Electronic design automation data
════════════════════

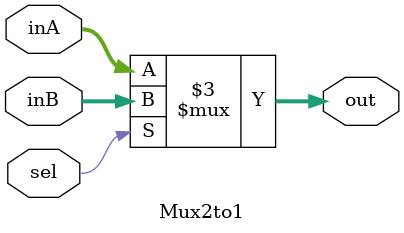
<source format=v>
`timescale 1ns / 1ps

module Mux2to1(out, inA, inB, sel);

    output reg [31:0] out;
    
    input [31:0] inA;
    input [31:0] inB;
    input sel;

    always @ (inA, inB, sel) begin
    
        if (sel)
            out = inB;
        else
            out = inA;
    end

endmodule

</source>
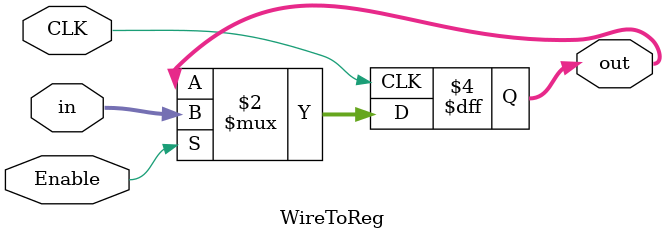
<source format=v>
`timescale 1ns / 1ps
module WireToReg(
	 input CLK,
	 input Enable,
	 input [31:0] in,
	 output reg[31:0] out
    );

	initial
	 begin
		out = 0;
	 end

	always@(posedge CLK)
	 begin
		out = Enable ? in : out;
	 end

endmodule
</source>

════════════════════

- _EXERCISE GOAL_:
Go through the data and show every line where "output" occurs.

- _YOUR SOLUTION_:
    output reg [31:0] out;
	 output reg[31:0] out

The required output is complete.